Scholarship

Some suggest that the best way to live a human life is to do worthwhile things well.  What is worthwhile is up to the individual.

I will not attempt to sugarcoat my thought processes.  Throughout my academic career, certainly throughout most of my K-12 education, I did well mostly because I could and the praise I received had become integral to my identity.  I had no notion to question the constructs under which I was performing, and the praise and high marks I received sadly became my motivators to do well.  However, by late middle school and early high school, cracks had began to form in my academic scheme.  Starting in the eighth and ninth grade, I began to suffer from depression atop an adolescent angst that had turned my social anxiety from a non-problem into a source of distress.  After years of straight As, I got my first B in the eighth grade, and two more in the ninth grade.  In fact, two of my interim grades each year were Cs.  From this upset, I underwent some crises.  I would not get upset with my parents when they were upset at me for not doing well, but developed a neurotic aversion to praise from them and other adults.  There are numerous occasions I yelled and screamed at my parents when they commented on something I was doing well but was insecure about.  (In retrospect, the illogic of this astounds me and I regret my behavior.)  I even developed a distrust of those who I was not close with yet think highly of me, something I still have not totally shed.  Upon entering into the eleventh grade, I began attending the Governor’s School of Southside Virginia, a magnet school with a stressful environment. By Governor’s School, I was most motivated by a sort of practical existential anxiety.  I had developed a want for independence and financial security, and to me the most obvious path was to do well in my academics so that I might further my education and earn valuable degrees to get a good job.  Having fallen from grace before, I accepted Bs where I might have gotten As, having put in insufficient work to achieve the highest marks I might have gotten.  I to this day cannot say whether or not my poorer performance was due to my mental health issues, which are most insidious in that they affect your perception, or due to bad habits and laziness; most likely, it is a combination of both.  Still, I aimed as high as I felt I could, because I knew it would pay off.
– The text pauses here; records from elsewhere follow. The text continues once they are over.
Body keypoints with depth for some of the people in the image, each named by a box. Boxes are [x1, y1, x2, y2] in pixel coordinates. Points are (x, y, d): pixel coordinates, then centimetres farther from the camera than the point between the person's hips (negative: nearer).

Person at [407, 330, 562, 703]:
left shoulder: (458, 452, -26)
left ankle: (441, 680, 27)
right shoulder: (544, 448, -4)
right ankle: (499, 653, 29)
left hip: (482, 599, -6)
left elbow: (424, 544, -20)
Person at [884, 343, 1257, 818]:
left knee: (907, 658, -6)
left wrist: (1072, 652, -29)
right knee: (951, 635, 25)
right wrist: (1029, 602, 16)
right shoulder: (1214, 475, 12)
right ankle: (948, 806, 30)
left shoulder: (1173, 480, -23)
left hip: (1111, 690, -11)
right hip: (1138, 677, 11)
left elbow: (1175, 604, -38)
My motivation to do well academically for its own sake is all but gone.  Anxiety for the future is still an important motivator for me to do well, but I have grown to value my own education and personal development more.  Playing the game and getting high marks is an arguably unfortunate concession I must make to keep my funding and my standing at Longwood, though one I am quite willing to make.  Constructs such as “doing well” in school are not inherently bad; it is often useful to recognize them for what they are, but rebelling against them because you “see through them” is immature.  I am a physics major, and my major classes are important to my future career.  It is hard to derive profound insights about the meaning of life from how much energy a bullet imparts on a block of wood, or the optical properties of a lens.  However, some of the things I am learning along the way and in other classes are helping me mold myself into the person I want to be.  Despite my overly pragmatic view into academics, there are merit and non-career-related opportunities afforded to those who do well, which I enjoy because of my grades.  Doing well in my classes is a small price to pay for taking honors courses, for instance, and for standing out from the pack when it is important.  There are different paths for everyone, but the path of excelling academically is working for me.